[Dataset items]
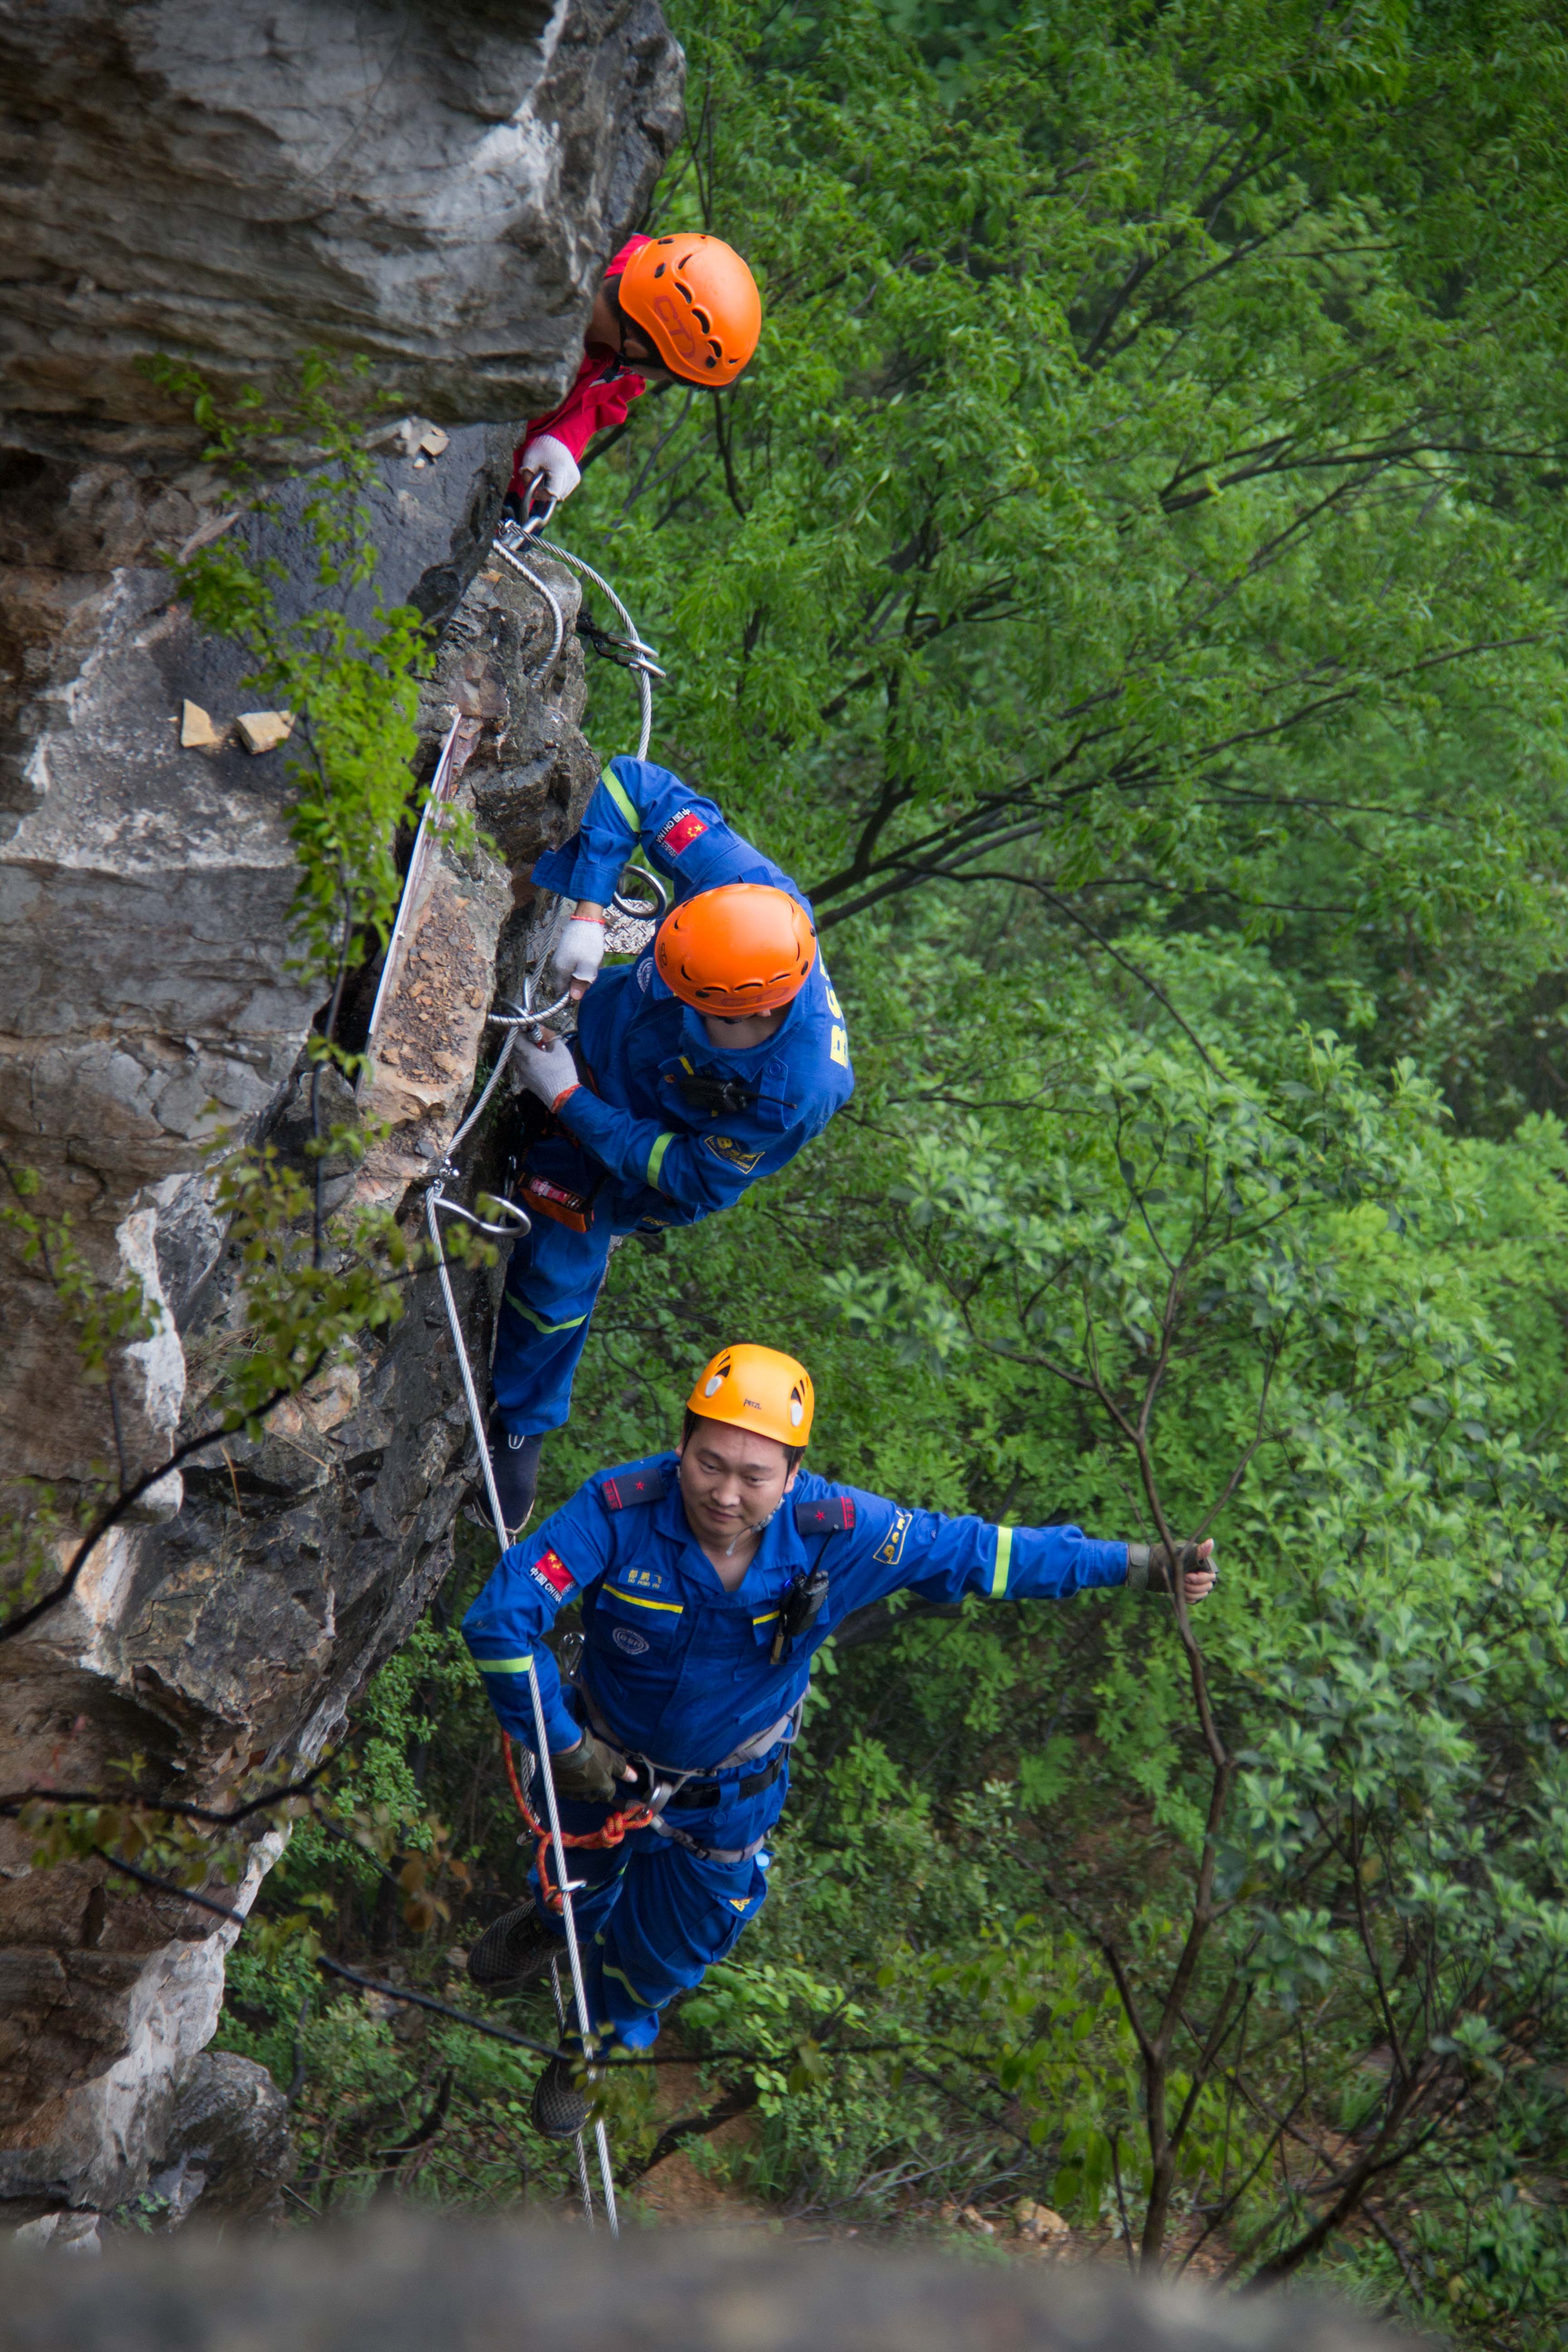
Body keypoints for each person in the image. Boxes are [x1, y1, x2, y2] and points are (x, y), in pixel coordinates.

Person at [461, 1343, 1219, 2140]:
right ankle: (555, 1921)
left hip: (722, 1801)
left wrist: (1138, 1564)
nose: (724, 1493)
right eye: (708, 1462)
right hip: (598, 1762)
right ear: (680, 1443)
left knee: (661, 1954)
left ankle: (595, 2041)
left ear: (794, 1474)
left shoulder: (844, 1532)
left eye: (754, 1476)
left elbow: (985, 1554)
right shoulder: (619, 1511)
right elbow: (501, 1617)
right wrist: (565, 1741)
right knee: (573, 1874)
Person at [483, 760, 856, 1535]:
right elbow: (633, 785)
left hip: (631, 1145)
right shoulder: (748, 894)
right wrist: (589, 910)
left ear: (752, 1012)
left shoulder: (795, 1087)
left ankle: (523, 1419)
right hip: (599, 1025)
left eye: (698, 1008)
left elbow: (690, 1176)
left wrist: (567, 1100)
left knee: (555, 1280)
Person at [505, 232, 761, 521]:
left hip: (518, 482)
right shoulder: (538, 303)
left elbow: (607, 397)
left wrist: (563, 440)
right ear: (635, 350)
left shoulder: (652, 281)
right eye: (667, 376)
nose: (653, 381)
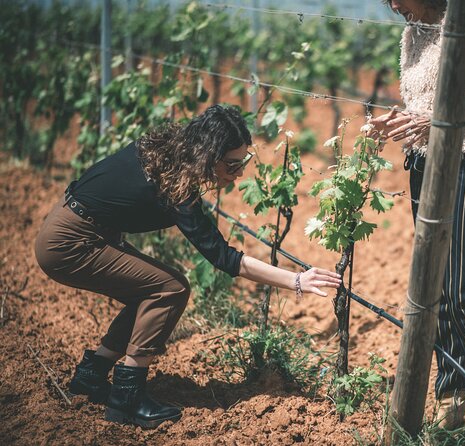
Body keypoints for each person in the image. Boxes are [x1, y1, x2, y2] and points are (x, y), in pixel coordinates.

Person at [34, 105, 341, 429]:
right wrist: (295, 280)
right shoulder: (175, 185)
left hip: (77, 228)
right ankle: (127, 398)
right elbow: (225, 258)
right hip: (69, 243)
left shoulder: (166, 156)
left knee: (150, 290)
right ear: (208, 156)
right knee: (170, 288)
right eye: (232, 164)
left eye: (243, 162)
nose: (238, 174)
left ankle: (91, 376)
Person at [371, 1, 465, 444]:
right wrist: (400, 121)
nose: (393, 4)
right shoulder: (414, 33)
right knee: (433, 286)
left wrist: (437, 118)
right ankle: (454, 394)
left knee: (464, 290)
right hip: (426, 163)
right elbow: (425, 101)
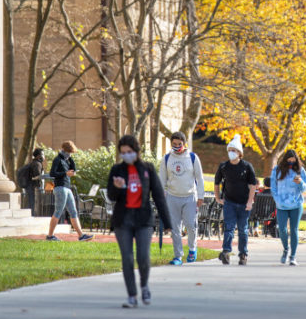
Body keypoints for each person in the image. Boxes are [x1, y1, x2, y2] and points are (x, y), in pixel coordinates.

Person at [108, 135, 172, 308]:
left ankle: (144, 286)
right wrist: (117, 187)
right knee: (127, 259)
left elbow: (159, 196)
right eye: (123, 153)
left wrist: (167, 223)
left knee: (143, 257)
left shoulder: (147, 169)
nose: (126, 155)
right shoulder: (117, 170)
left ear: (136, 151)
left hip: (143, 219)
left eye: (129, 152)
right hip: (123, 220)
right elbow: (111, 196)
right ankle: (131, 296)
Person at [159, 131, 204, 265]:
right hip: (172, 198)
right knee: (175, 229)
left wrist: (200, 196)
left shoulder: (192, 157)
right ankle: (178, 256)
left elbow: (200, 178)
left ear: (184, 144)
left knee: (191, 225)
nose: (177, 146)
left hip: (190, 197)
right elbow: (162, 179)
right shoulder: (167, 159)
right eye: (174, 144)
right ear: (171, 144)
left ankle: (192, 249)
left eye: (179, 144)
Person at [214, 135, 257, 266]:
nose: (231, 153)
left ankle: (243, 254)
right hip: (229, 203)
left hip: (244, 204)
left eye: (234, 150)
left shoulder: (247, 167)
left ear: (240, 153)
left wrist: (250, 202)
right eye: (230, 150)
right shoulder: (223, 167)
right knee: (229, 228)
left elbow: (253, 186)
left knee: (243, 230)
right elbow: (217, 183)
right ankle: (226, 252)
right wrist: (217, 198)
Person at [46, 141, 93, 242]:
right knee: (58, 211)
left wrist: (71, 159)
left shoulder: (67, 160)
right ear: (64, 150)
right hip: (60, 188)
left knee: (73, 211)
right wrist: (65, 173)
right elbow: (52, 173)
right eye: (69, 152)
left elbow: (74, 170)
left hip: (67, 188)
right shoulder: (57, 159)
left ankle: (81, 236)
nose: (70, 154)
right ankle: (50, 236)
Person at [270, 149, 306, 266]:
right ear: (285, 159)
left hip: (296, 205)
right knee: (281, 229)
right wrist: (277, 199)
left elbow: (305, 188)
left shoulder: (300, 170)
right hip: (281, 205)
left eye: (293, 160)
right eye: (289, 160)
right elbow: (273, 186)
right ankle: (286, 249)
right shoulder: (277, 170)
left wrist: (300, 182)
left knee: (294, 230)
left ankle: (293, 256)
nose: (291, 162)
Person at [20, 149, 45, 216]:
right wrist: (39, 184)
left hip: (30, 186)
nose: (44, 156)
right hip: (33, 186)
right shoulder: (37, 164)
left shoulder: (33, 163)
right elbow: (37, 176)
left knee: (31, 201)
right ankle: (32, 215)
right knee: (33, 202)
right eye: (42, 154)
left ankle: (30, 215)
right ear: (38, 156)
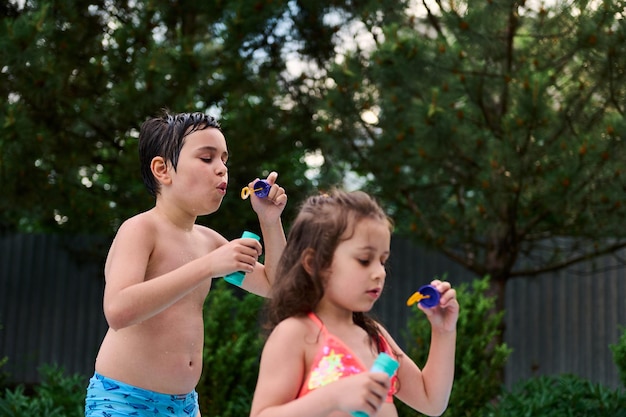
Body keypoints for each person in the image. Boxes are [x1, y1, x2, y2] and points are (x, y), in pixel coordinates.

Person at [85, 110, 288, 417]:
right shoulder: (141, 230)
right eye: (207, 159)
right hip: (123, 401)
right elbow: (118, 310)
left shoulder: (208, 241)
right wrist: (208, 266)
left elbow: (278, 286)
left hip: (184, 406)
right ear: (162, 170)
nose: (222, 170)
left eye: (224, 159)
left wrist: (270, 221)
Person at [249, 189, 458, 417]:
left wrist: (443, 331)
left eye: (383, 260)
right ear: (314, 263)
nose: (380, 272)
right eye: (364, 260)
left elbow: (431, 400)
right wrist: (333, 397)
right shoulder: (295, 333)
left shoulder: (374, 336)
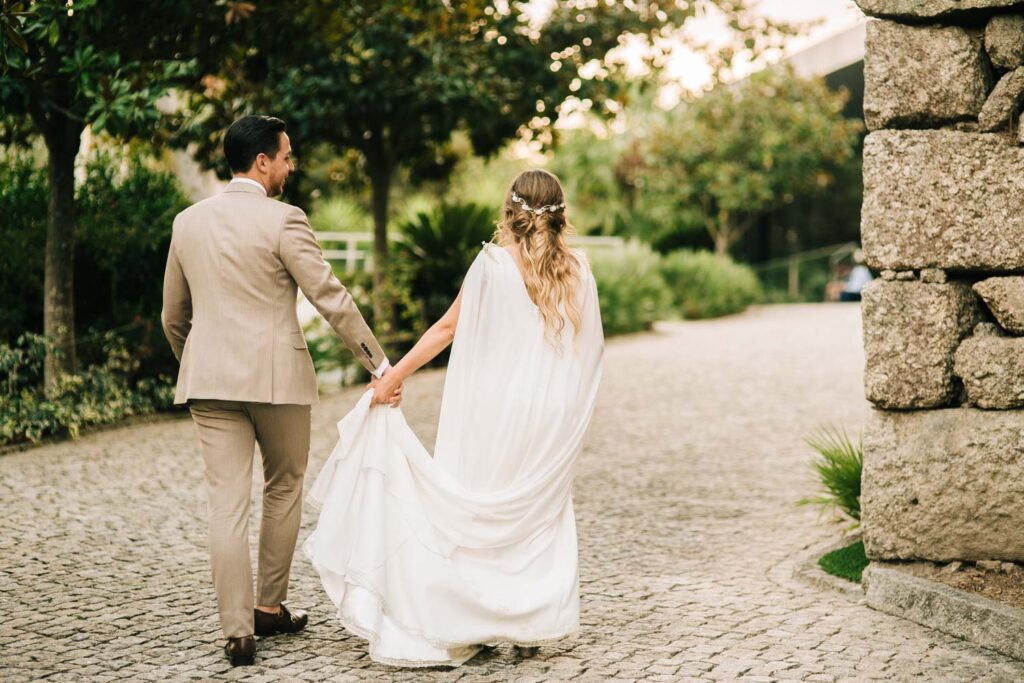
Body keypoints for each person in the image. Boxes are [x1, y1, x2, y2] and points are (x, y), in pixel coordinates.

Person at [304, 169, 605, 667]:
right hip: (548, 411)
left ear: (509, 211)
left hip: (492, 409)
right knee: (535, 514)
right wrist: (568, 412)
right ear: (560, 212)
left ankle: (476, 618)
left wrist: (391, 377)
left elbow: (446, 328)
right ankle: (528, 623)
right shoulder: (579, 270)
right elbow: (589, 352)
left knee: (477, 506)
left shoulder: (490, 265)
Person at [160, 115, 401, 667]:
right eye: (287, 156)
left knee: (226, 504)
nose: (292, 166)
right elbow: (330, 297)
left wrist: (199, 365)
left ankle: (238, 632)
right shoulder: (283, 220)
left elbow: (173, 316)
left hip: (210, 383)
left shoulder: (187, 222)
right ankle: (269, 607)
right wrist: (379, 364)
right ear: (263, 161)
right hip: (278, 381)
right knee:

- Exercise objective -
Output each line exactly as shown above; no pictures go in the copy.

- Written reply -
Body keypoints for each person in the image. Boxes are [x1, y1, x2, y2] and points are (x, y), in pixel coordinates.

Person at [461, 1343, 1219, 2140]:
right ankle: (555, 1921)
left hip: (722, 1801)
left wrist: (1138, 1564)
nose: (724, 1493)
right eye: (708, 1462)
right hip: (598, 1762)
right ear: (680, 1443)
left knee: (661, 1954)
left ankle: (595, 2041)
left ear: (794, 1474)
left shoulder: (844, 1532)
left eye: (754, 1476)
left elbow: (985, 1554)
right shoulder: (619, 1511)
right elbow: (501, 1617)
right wrist: (565, 1741)
right knee: (573, 1874)
Person at [483, 760, 856, 1535]:
right elbow: (633, 785)
left hip: (631, 1145)
right shoulder: (748, 894)
right wrist: (589, 910)
left ear: (752, 1012)
left shoulder: (795, 1087)
left ankle: (523, 1419)
right hip: (599, 1025)
left eye: (698, 1008)
left elbow: (690, 1176)
left wrist: (567, 1100)
left knee: (555, 1280)
Person at [505, 232, 761, 521]:
left hip: (518, 482)
right shoulder: (538, 303)
left elbow: (607, 397)
left wrist: (563, 440)
right ear: (635, 350)
left shoulder: (652, 281)
right eye: (667, 376)
nose: (653, 381)
Body keypoints for each person in the image. Boxes are [x1, y1, x2, y2] and points are (x, y), in pixel coordinates.

Person at [34, 105, 341, 429]:
right wrist: (295, 280)
right shoulder: (175, 185)
left hip: (77, 228)
right ankle: (127, 398)
right elbow: (225, 258)
right hip: (69, 243)
left shoulder: (166, 156)
left knee: (150, 290)
right ear: (208, 156)
right knee: (170, 288)
right eye: (232, 164)
left eye: (243, 162)
nose: (238, 174)
left ankle: (91, 376)
Person at [371, 1, 465, 444]:
right wrist: (400, 121)
nose: (393, 4)
right shoulder: (414, 33)
right knee: (433, 286)
left wrist: (437, 118)
right ankle: (454, 394)
left knee: (464, 290)
right hip: (426, 163)
right elbow: (425, 101)
Body keypoints for each person in the image. Boxes are [x1, y1, x2, y2] and points are (x, y), in pixel coordinates.

Person at [108, 135, 172, 308]:
left ankle: (144, 286)
right wrist: (117, 187)
right knee: (127, 259)
left elbow: (159, 196)
right eye: (123, 153)
left wrist: (167, 223)
left knee: (143, 257)
left shoulder: (147, 169)
nose: (126, 155)
right shoulder: (117, 170)
left ear: (136, 151)
left hip: (143, 219)
left eye: (129, 152)
right hip: (123, 220)
right elbow: (111, 196)
right ankle: (131, 296)
Person at [159, 131, 204, 265]:
right hip: (172, 198)
right knee: (175, 229)
left wrist: (200, 196)
left shoulder: (192, 157)
right ankle: (178, 256)
left elbow: (200, 178)
left ear: (184, 144)
left knee: (191, 225)
nose: (177, 146)
left hip: (190, 197)
right elbow: (162, 179)
right shoulder: (167, 159)
right eye: (174, 144)
right ear: (171, 144)
left ankle: (192, 249)
left eye: (179, 144)
Person at [214, 135, 257, 266]:
nose: (231, 153)
left ankle: (243, 254)
right hip: (229, 203)
left hip: (244, 204)
left eye: (234, 150)
left shoulder: (247, 167)
left ear: (240, 153)
left wrist: (250, 202)
right eye: (230, 150)
right shoulder: (223, 167)
right knee: (229, 228)
left elbow: (253, 186)
left knee: (243, 230)
right elbow: (217, 183)
right ankle: (226, 252)
right wrist: (217, 198)
Person at [46, 141, 93, 242]:
right knee: (58, 211)
left wrist: (71, 159)
left shoulder: (67, 160)
right ear: (64, 150)
right hip: (60, 188)
left knee: (73, 211)
right wrist: (65, 173)
right elbow: (52, 173)
right eye: (69, 152)
left elbow: (74, 170)
left hip: (67, 188)
right shoulder: (57, 159)
left ankle: (81, 236)
nose: (70, 154)
right ankle: (50, 236)
Person at [270, 149, 306, 266]:
right ear: (285, 159)
left hip: (296, 205)
right knee: (281, 229)
right wrist: (277, 199)
left elbow: (305, 188)
left shoulder: (300, 170)
right hip: (281, 205)
left eye: (293, 160)
right eye: (289, 160)
right elbow: (273, 186)
right ankle: (286, 249)
right shoulder: (277, 170)
left wrist: (300, 182)
left knee: (294, 230)
left ankle: (293, 256)
nose: (291, 162)
Person at [20, 149, 45, 216]:
right wrist: (39, 184)
left hip: (30, 186)
nose: (44, 156)
right hip: (33, 186)
right shoulder: (37, 164)
left shoulder: (33, 163)
right elbow: (37, 176)
left knee: (31, 201)
right ankle: (32, 215)
right knee: (33, 202)
right eye: (42, 154)
left ankle: (30, 215)
right ear: (38, 156)
Body keypoints for each person in the image. Boxes are [x1, y1, x2, y2] and points are (x, y), in pixel coordinates.

Person at [85, 110, 288, 417]:
right shoulder: (141, 230)
right eye: (207, 159)
right hip: (123, 401)
right elbow: (118, 310)
left shoulder: (208, 241)
right wrist: (208, 266)
left elbow: (278, 286)
left hip: (184, 406)
right ear: (162, 170)
nose: (222, 170)
left eye: (224, 159)
left wrist: (270, 221)
Person at [249, 189, 458, 417]:
left wrist: (443, 331)
left eye: (383, 260)
right ear: (314, 263)
nose: (380, 272)
right eye: (364, 260)
left elbow: (431, 400)
right wrist: (333, 397)
right shoulder: (295, 333)
left shoulder: (374, 336)
Body keypoints for each person in the image. Boxes are [x1, y1, x2, y2] and points are (x, y), in pixel coordinates.

Person at [304, 169, 605, 667]:
right hip: (548, 411)
left ear: (509, 211)
left hip: (492, 409)
right knee: (535, 514)
right wrist: (568, 412)
right ear: (560, 212)
left ankle: (476, 618)
left wrist: (391, 377)
left elbow: (446, 328)
right ankle: (528, 623)
right shoulder: (579, 270)
right elbow: (589, 352)
left knee: (477, 506)
left shoulder: (490, 265)
Person at [160, 115, 401, 667]:
right eye: (287, 156)
left knee: (226, 504)
nose: (292, 166)
right elbow: (330, 297)
left wrist: (199, 365)
left ankle: (238, 632)
right shoulder: (283, 220)
left elbow: (173, 316)
left hip: (210, 383)
left shoulder: (187, 222)
right ankle: (269, 607)
right wrist: (379, 364)
right ear: (263, 161)
right hip: (278, 381)
right knee:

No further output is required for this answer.